На втором курсе института я решила сменить вуз. Мне категорически было неинтересно осваивать экономику и финансы, и я задумала переход в педагогический.
Собственно, я и попала-то в экономический как-то неожиданно для самой себя.
После школы и возвращения «в Союз» перед родителями встала нетривиальная задача — выбор вуза для дочки. Разумеется, меня саму моя дальнейшая судьба интересовала, но без конкретики.
Во-первых, все 10 лет учёбы я только и делала, что кочевала вместе с семьёй из школы в школу и из класса в класс. За это время я сменила 20 (!) школ. И это, например, без учёта поступления в ту же школу, что и год назад, но уже не в класс «Е», а в класс «Г». Так что мои силы и время уходили на адаптацию к учителям, одноклассникам, да и к программе. В те времена вся страна училась по одним и тем же учебникам, но когда в одной школе разбирали материал пятой главы, в другой это вполне могла быть и 10-я, и 15-я. Такие прыжки были привычными для детей военных, но сил и времени отнимали немерено.
Во-вторых, последние два года я проучилась в Германии, а это были совершенно иной образ жизни и круг общения.
В-третьих, в те годы выбор профессий был не особенно велик, да и курсов для выявления профессиональных наклонностей выпускников практически не было. Так что выбор за нас делали родители — исходя из собственных предпочтений, средств и связей.
Мне же на тот момент вообще было всё равно: я только что пережила расставание с первой любовью, а посему рыдала и страдала.
Науки нет без муки
Руководимая железной волей дедушки, в перерыве между рыданиями я умудрилась подтянуть математику у очень сильного репетитора, сдать единственный экзамен и поступить в ленинградский ФИНЭК. Никого из домочадцев при этом не смутило, что такого ярко выраженного гуманитария, как я, по сути запихнули в мир цифр, формул и расчётов.
Первый год учёбы меня практически измотал. Знания давались тяжело, дебютная сессия подчистила все бабулины запасы валерьянки и валокордина. А потом я начала задавать себе вопросы, на которые у меня не было ответов. Я не понимала, в чëм польза от моей будущей специальности — логистика казалась чем-то крайне бесполезным, а маркетинг только зарождался.

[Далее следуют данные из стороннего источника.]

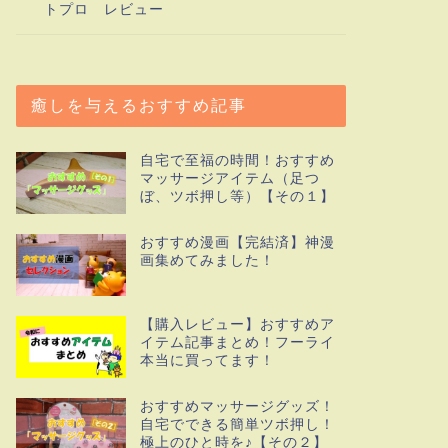
トプロ レビュー
癒しを与えるおすすめ記事
自宅で至福の時間！おすすめ
マッサージアイテム（足つ
ぼ、ツボ押し等）【その１】
おすすめ漫画【完結済】神漫
画集めてみました！
【購入レビュー】おすすめア
イテム記事まとめ！フーライ
本当に買ってます！
おすすめマッサージグッズ！
自宅でできる簡単ツボ押し！
極上のひと時を♪【その２】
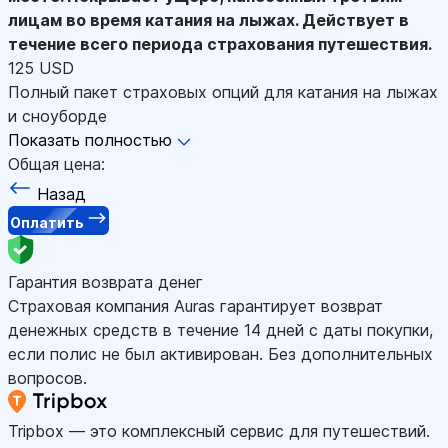
лицам во время катания на лыжах. Действует в
течение всего периода страхования путешествия.
125 USD
Полный пакет страховых опций для катания на лыжах
и сноуборде
Показать полностью
Общая цена:
Назад
Оплатить
Гарантия возврата денег
Страховая компания Auras гарантирует возврат
денежных средств в течение 14 дней с даты покупки,
если полис не был активирован. Без дополнительных
вопросов.
Tripbox — это комплексный сервис для путешествий.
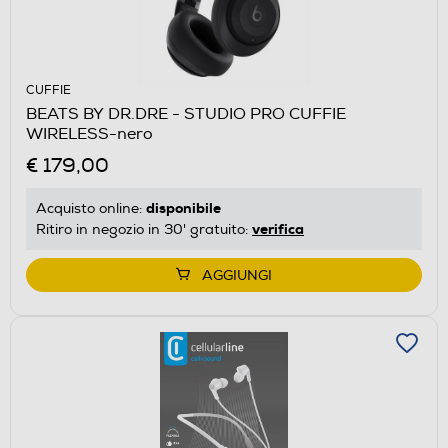
CUFFIE
BEATS BY DR.DRE - STUDIO PRO CUFFIE
WIRELESS-nero
€ 179,00
disponibile
Acquisto online:
verifica
Ritiro in negozio in 30' gratuito:
AGGIUNGI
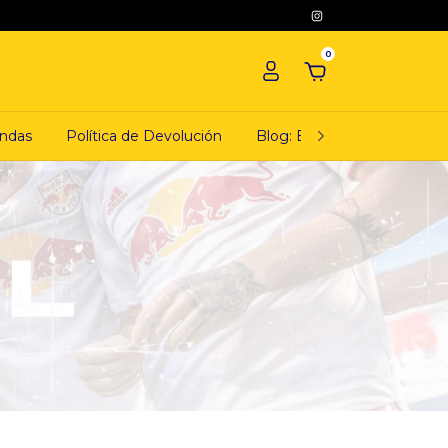
0
ndas
Política de Devolución
Blog: El ciudadano camiset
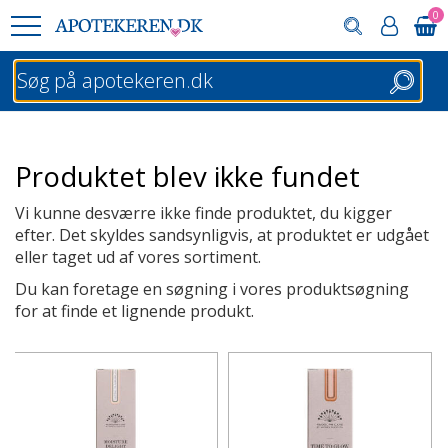
0
Søg
Produktet blev ikke fundet
Vi kunne desværre ikke finde produktet, du kigger
efter. Det skyldes sandsynligvis, at produktet er udgået
eller taget ud af vores sortiment.
Du kan foretage en søgning i vores produktsøgning
for at finde et lignende produkt.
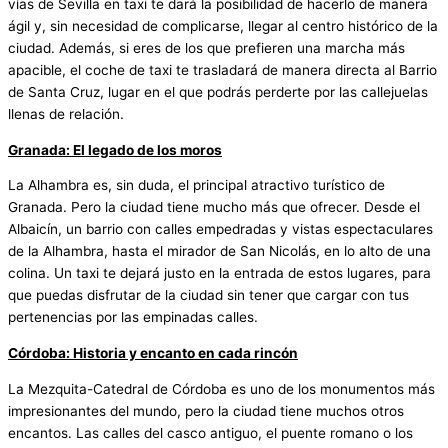
vías de Sevilla en taxi te dará la posibilidad de hacerlo de manera
ágil y, sin necesidad de complicarse, llegar al centro histórico de la
ciudad. Además, si eres de los que prefieren una marcha más
apacible, el coche de taxi te trasladará de manera directa al Barrio
de Santa Cruz, lugar en el que podrás perderte por las callejuelas
llenas de relación.
Granada: El legado de los moros
La Alhambra es, sin duda, el principal atractivo turístico de
Granada. Pero la ciudad tiene mucho más que ofrecer. Desde el
Albaicín, un barrio con calles empedradas y vistas espectaculares
de la Alhambra, hasta el mirador de San Nicolás, en lo alto de una
colina. Un taxi te dejará justo en la entrada de estos lugares, para
que puedas disfrutar de la ciudad sin tener que cargar con tus
pertenencias por las empinadas calles.
Córdoba: Historia y encanto en cada rincón
La Mezquita-Catedral de Córdoba es uno de los monumentos más
impresionantes del mundo, pero la ciudad tiene muchos otros
encantos. Las calles del casco antiguo, el puente romano o los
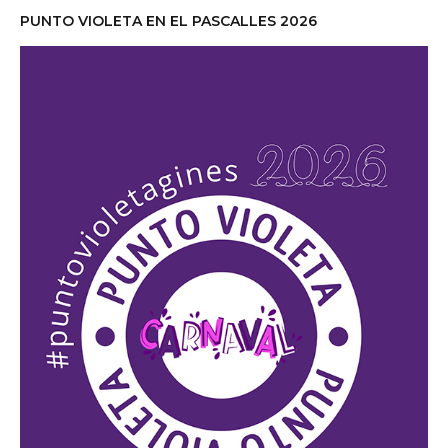
PUNTO VIOLETA EN EL PASCALLES 2026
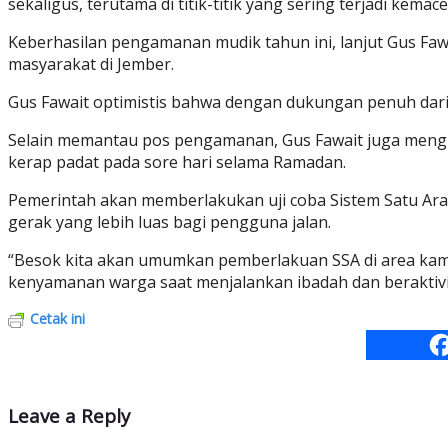
sekaligus, terutama di titik-titik yang sering terjadi kema
Keberhasilan pengamanan mudik tahun ini, lanjut Gus Fawai
masyarakat di Jember.
Gus Fawait optimistis bahwa dengan dukungan penuh dari b
Selain memantau pos pengamanan, Gus Fawait juga meng
kerap padat pada sore hari selama Ramadan.
Pemerintah akan memberlakukan uji coba Sistem Satu Arah
gerak yang lebih luas bagi pengguna jalan.
“Besok kita akan umumkan pemberlakuan SSA di area kamp
kenyamanan warga saat menjalankan ibadah dan beraktivit
Cetak ini
Leave a Reply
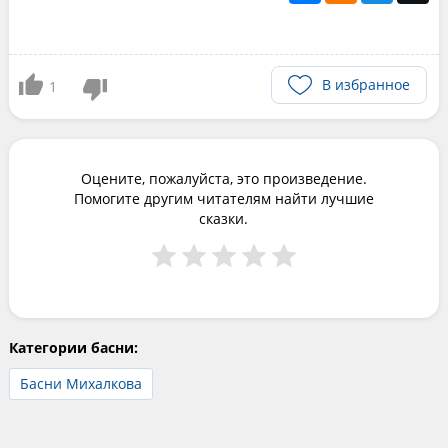
В избранное
1
Оцените, пожалуйста, это произведение.
Помогите другим читателям найти лучшие
сказки.
Категории басни:
Басни Михалкова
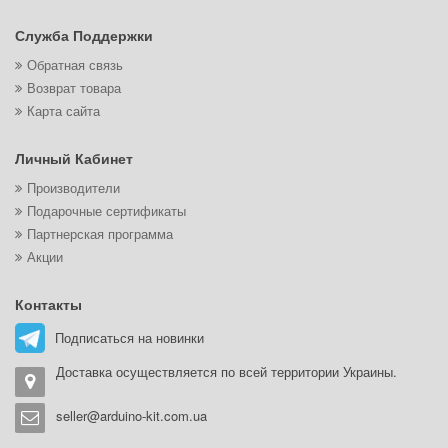
Служба Поддержки
Обратная связь
Возврат товара
Карта сайта
Личный Кабинет
Производители
Подарочные сертификаты
Партнерская программа
Акции
Контакты
Подписаться на новинки
Доставка осуществляется по всей территории Украины.
seller@arduino-kit.com.ua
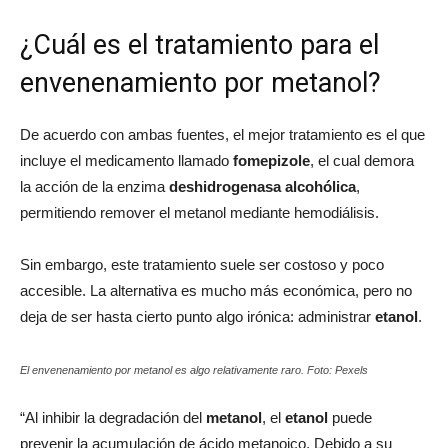
¿Cuál es el tratamiento para el
envenenamiento por metanol?
De acuerdo con ambas fuentes, el mejor tratamiento es el que
incluye el medicamento llamado
fomepizole
, el cual demora
la acción de la enzima
deshidrogenasa alcohólica
,
permitiendo remover el metanol mediante hemodiálisis.
Sin embargo, este tratamiento suele ser costoso y poco
accesible. La alternativa es mucho más económica, pero no
deja de ser hasta cierto punto algo irónica: administrar
etanol
.
El envenenamiento por metanol es algo relativamente raro. Foto: Pexels
“Al inhibir la degradación del
metanol
, el
etanol
puede
prevenir la acumulación de ácido metanoico. Debido a su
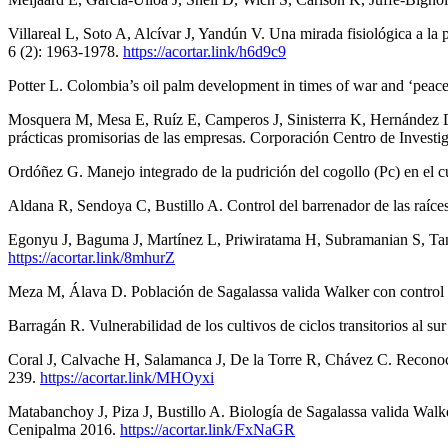
Villareal L, Soto A, Alcívar J, Yandún V. Una mirada fisiológica a la p
6 (2): 1963-1978.
https://acortar.link/h6d9c9
Potter L. Colombia’s oil palm development in times of war and ‘peace’:
Mosquera M, Mesa E, Ruíz E, Camperos J, Sinisterra K, Hernández D, 
prácticas promisorias de las empresas. Corporación Centro de Invest
Ordóñez G. Manejo integrado de la pudrición del cogollo (Pc) en el 
Aldana R, Sendoya C, Bustillo A. Control del barrenador de las raíce
Egonyu J, Baguma J, Martínez L, Priwiratama H, Subramanian S, Tan
https://acortar.link/8mhurZ
Meza M, Álava D. Población de Sagalassa valida Walker con control q
Barragán R. Vulnerabilidad de los cultivos de ciclos transitorios al 
Coral J, Calvache H, Salamanca J, De la Torre R, Chávez C. Reconocim
239.
https://acortar.link/MHOyxi
Matabanchoy J, Piza J, Bustillo A. Biología de Sagalassa valida Walk
Cenipalma 2016.
https://acortar.link/FxNaGR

То, что работать можно не по специальности, в голову мне тогда не приходило. А предложи мне кто-то нечто подобное, ответ был бы такой: «Так неправильно».
Титаническими усилиями закончив первый курс, уже осенью я начала думать — а что, собственно, делать дальше? Постепенно моя решимость сменить вуз крепла — и это несмотря на отлично сдаваемые сессии и массу полезных контактов. То, что собиралась я предпринять сей манёвр посреди учебного года, меня никоим образом не смущало. Единственное, что внушало беспокойство, — это реакция домочадцев. Но как я рассуждала: я же не просто забираю документы и собираюсь бросить учёбу, я просто меняю вуз, да и сказать можно не сразу, а когда, например, сдам на пятёрки первую на новом месте сессию.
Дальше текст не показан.